When a customer asks a question on WhatsApp, the system performs a semantic vector search to retrieve the most relevant text chunks, feeds them to the LLM as verified context, and generates a factual response. This prevents hallucinations and limits answers to authorized facts only.

Supported Source Types

Files & Documents

Upload physical documents to train the AI on user manuals, catalogs, terms of service, or company profiles.

  • Formats: PDF, DOCX, TXT, MD.
  • Maximum file size: 10MB per file.
  • Requires selectable text (no scanned images without OCR).

Websites & URLs

Point the crawler to your web domain to scrape product listings, help centers, blog posts, or landing pages.

  • Automated link discovery.
  • Crawl frequency controls.
  • Domain restrictions to prevent external crawling.

Q&A Pairs

Manually define specific query-response matching parameters for maximum precision control.

  • Overrides broad files.
  • Matches exact brand voice.
  • Perfect for sensitive policy topics or pricing objections.

Configuring Web Crawlers

Web crawler sources allow SyncFlo to regularly fetch text from public URLs to keep knowledge fresh. When setting up a website source, you can define how often it updates and which pages it scans.

Crawl Frequencies

  • Manual Only: Ingestion runs once during creation.
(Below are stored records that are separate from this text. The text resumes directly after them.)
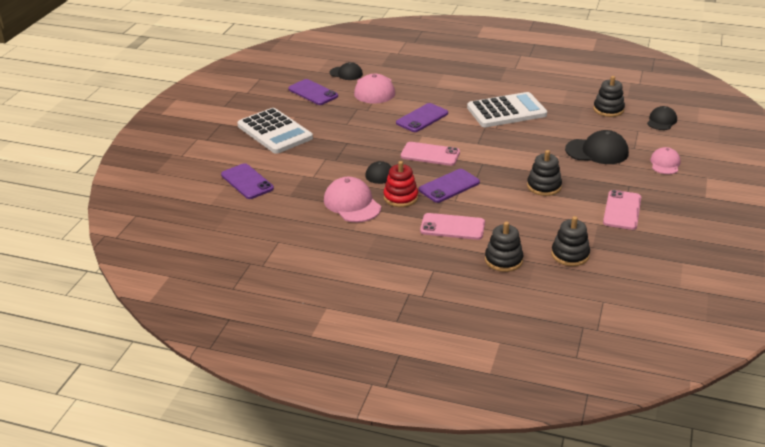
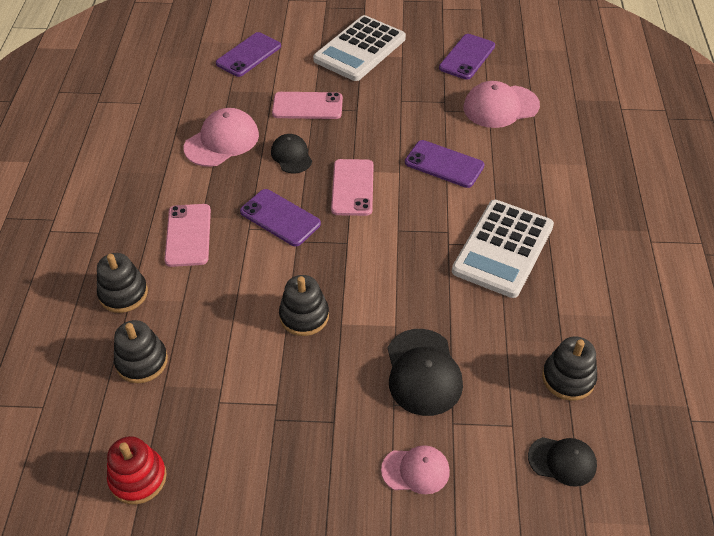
camera: 75 degrees right, 15 degrees up
black cap [330,62,363,80] -> none
red stacking toy [384,161,418,207] -> red stacking toy moved to [107,436,167,504]
white calculator [467,92,547,127] -> white calculator turned 60 degrees clockwise [452,200,554,298]
pink phone [603,190,641,230] -> pink phone moved to [272,92,343,119]

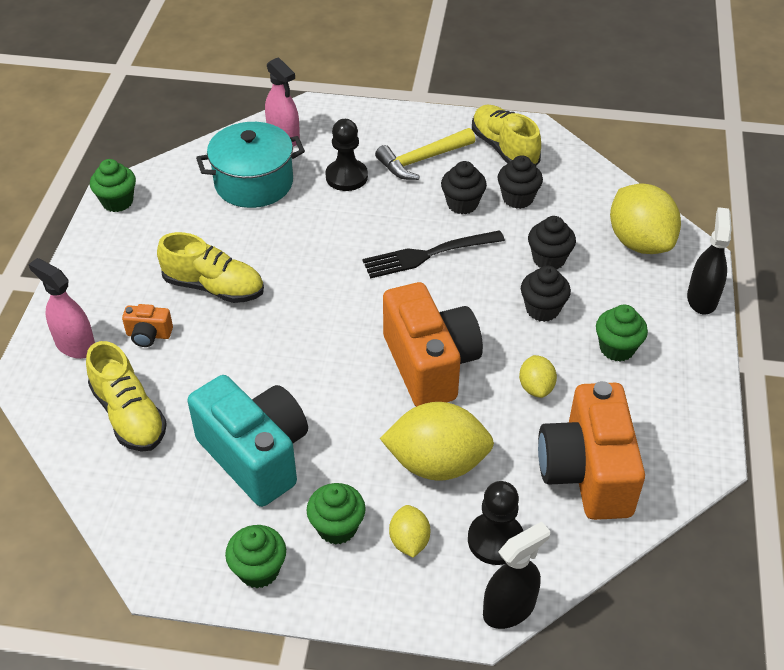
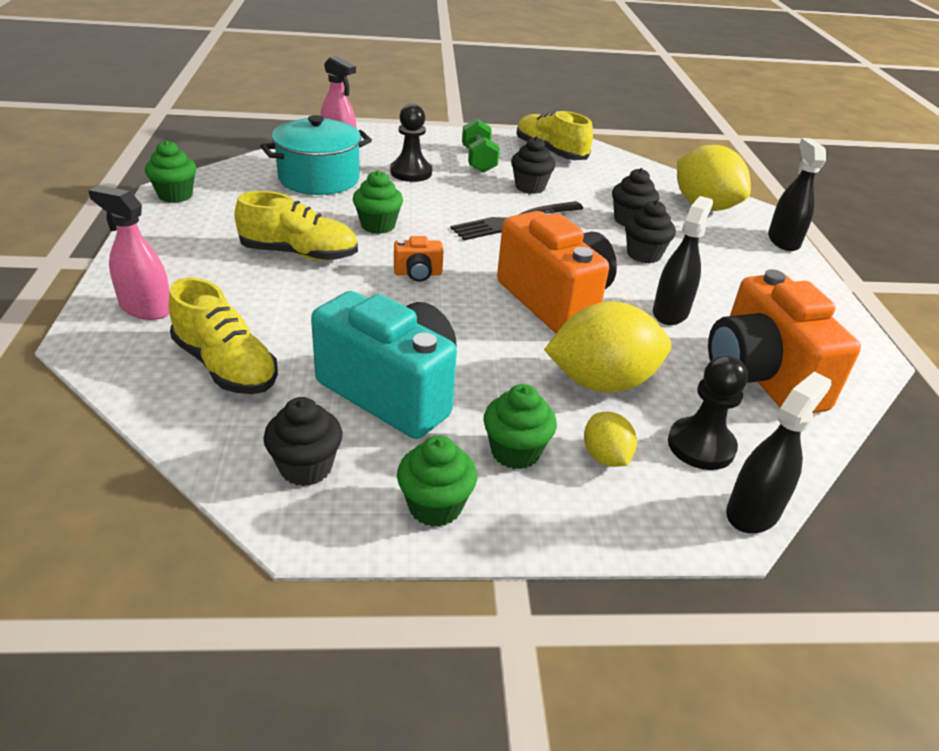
camera: 15 degrees left, 10 degrees down
orange camera [122,304,173,347] -> orange camera moved to [394,236,443,282]
yellow hammer [375,128,475,180] -> green dumbbell [462,119,500,173]
black cupcake [498,155,543,209] -> black cupcake moved to [263,397,343,486]
yellow lemon [519,355,557,398] -> black spray bottle [653,196,713,325]
green cupcake [596,304,648,362] -> green cupcake moved to [353,170,403,234]

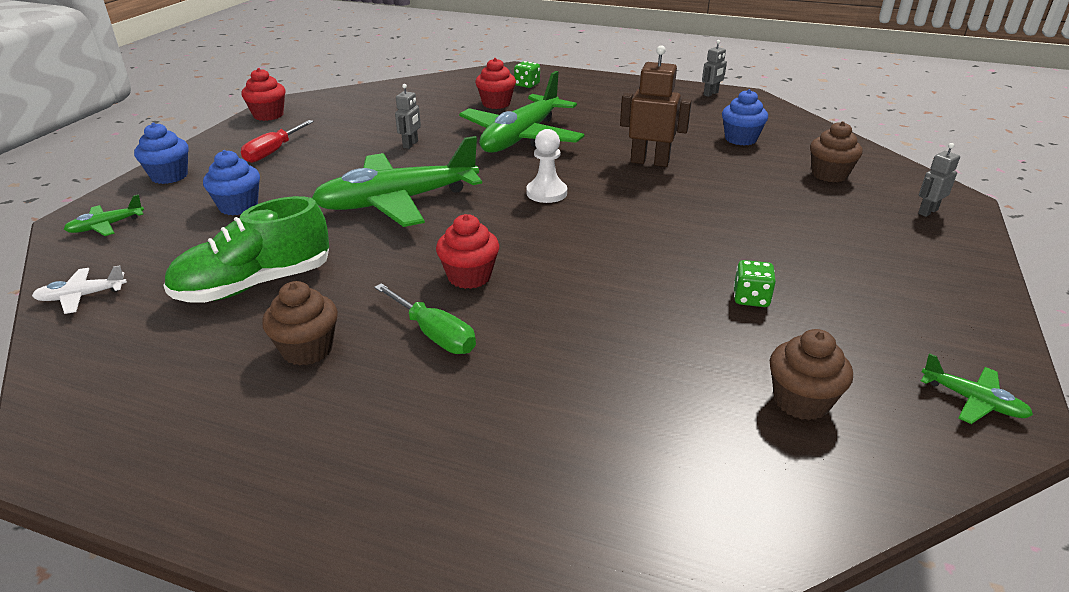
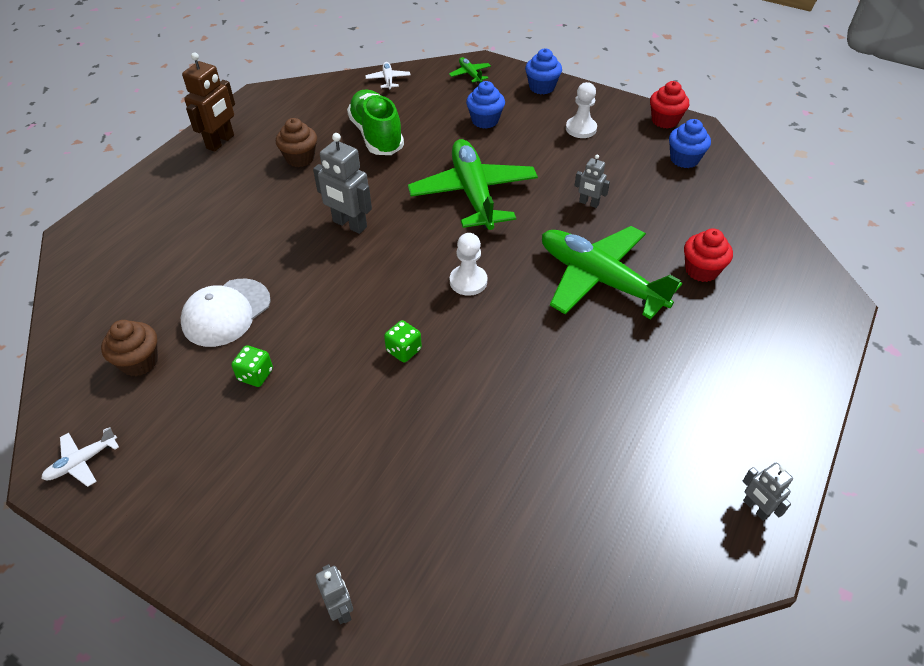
camera: 100 degrees right, 15 degrees up
red screwdriver [241,120,314,163] -> white pawn [566,82,597,138]
green screwdriver [374,283,476,354] -> none
red cupcake [436,214,499,289] -> grey robot [313,133,372,234]
green dice [514,61,540,88] -> green dice moved to [384,320,422,363]
brown robot [620,45,692,167] -> brown robot moved to [182,52,235,152]
blue cupcake [722,89,768,146] -> blue cupcake moved to [669,119,711,168]
brown cupcake [810,121,863,183] -> none
green plane [921,353,1033,424] -> white plane [41,427,119,487]
none -> white cap [181,279,271,347]

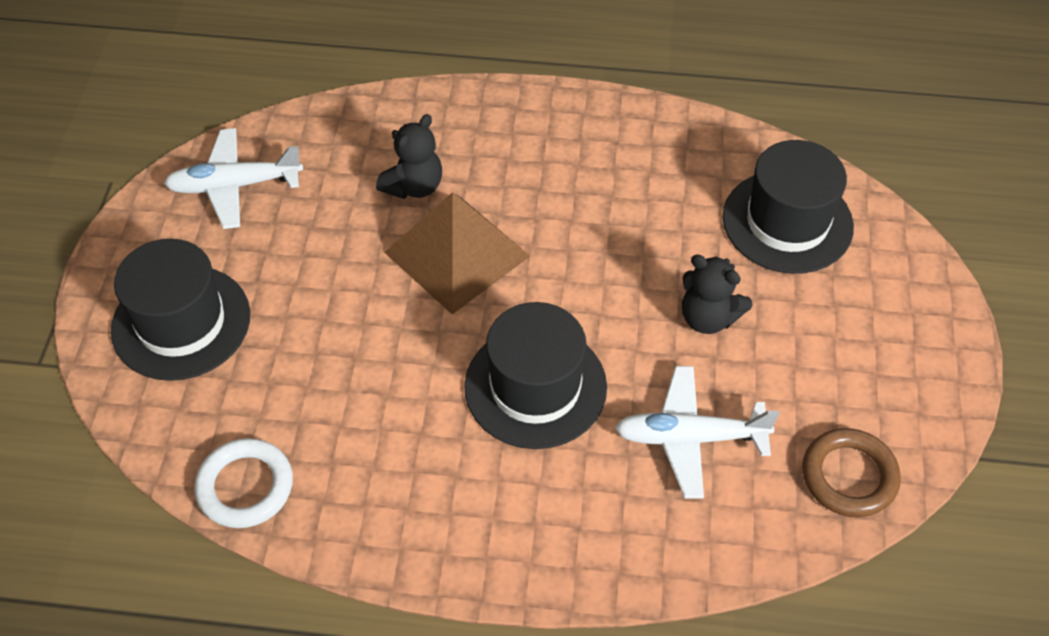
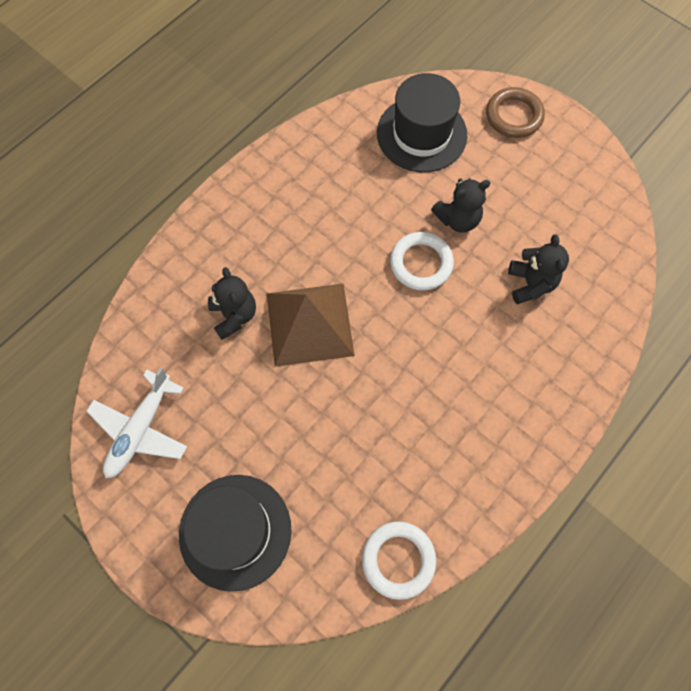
camera: 55 degrees left, 15 degrees up
black hat [464,302,607,449] -> none
white plane [615,366,779,499] -> black teddy bear [508,234,569,304]
brown ring [802,428,901,517] -> brown ring moved to [486,87,545,138]
none -> white ring [390,232,454,291]

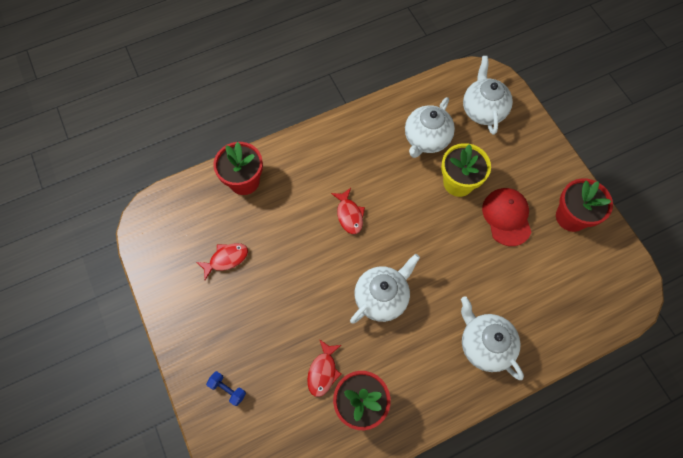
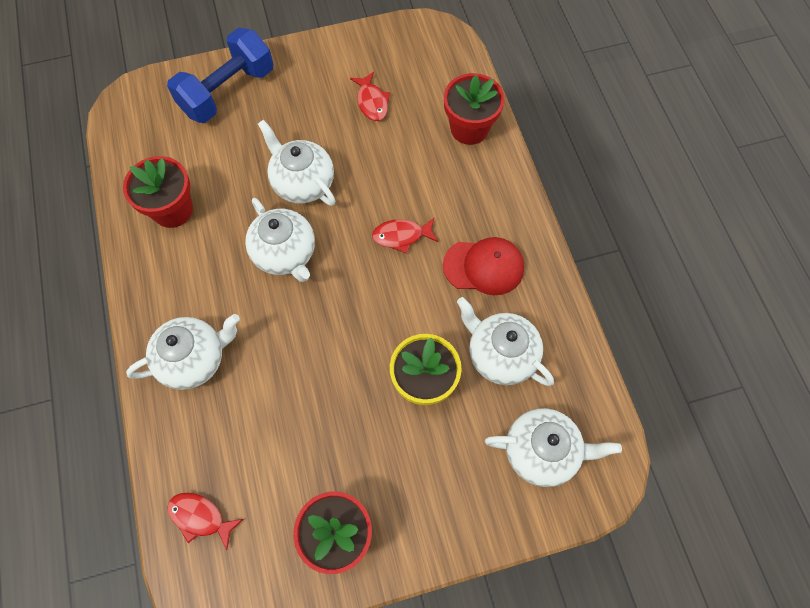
camera: 100 degrees right, 0 degrees up
blue dumbbell [206,371,246,406] -> blue dumbbell [167,28,273,123], size x2.49
red fish [307,339,341,397] -> red fish moved to [167,493,243,550]
red cap [482,188,531,246] -> red cap moved to [443,237,524,295]
none -> white teapot [258,120,335,206]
Subsequent crawls must be triggered manually using the Refresh button in the source list.
  • Weekly: SyncFlo automatically recrawls and updates vector embeddings every 7 days at midnight.
  • Monthly: Re-scrapes the site every 30 days to check for text updates or new URL branches.

Crawl Configuration Best Practices

  1. Provide direct, canonical URLs (e.g. https://docs.syncflo.ai).
  2. Ensure the page is public and does not require cookie agreements or login credentials.
  3. Exclude heavy media domains to prevent crawler overhead.
  4. Use structured site maps (sitemap.xml) for fast indexing.

AI Q&A Generator

Automate Knowledge Base Training

Writing hundreds of manual Q&A pairs can be exhausting. SyncFlo's AI Q&A Generator extracts potential questions and answers directly from your uploaded files or crawled website text.

How It Works:

  1. Upload a detailed document (like an Employee Handbook or Product Spec Sheet) and wait for vector processing.
  2. In the sources list table, locate the source and click the ✨ Generate action button.
  3. SyncFlo initiates a background LLM pipeline to read the document chunks and construct 20 to 50 logical Q&A candidate pairs that customers are likely to ask.
  4. These generated pairs appear in the Q&A Pairs list, pre-marked with a
    New Suggestion
    badge.
  5. Review, modify, or approve the suggestions. Approved pairs are instantly saved with 100% retrieval confidence.

Source Status & Lifecycle

Monitor the health and index status of each source from the dashboard:

Active

The source is parsed and vector chunks are fully indexed. The AI will retrieve matching context from this source during conversation lookups.

Inactive

The source is saved but disabled. Chunks remain stored, but the retrieval layer will ignore this source when answering user questions.

Processing

The document is being parsed, cleaned, and split into chunks. Vector embeddings are currently being generated and saved.

Error

Ingestion failed. This usually occurs when the PDF format is corrupt, password-protected, contains no readable text (scanned image), or when crawling is blocked.

Content Best Practices

DO INCLUDE:

  • Clear Q&A formats for common customer questions.
  • Accurate policies regarding returns, shipping, and refunds.
  • Detailed catalogs, properties, or product parameters.
  • Specific instructions on when to transfer chats to human support agents.

DO NOT INCLUDE:

  • API keys, passwords, or secure network tokens.
  • Outdated pricing packages or expired campaigns.
  • Confidential business files or customer personal information.
  • Non-text media formats (like images, ZIPs, or spreadsheets).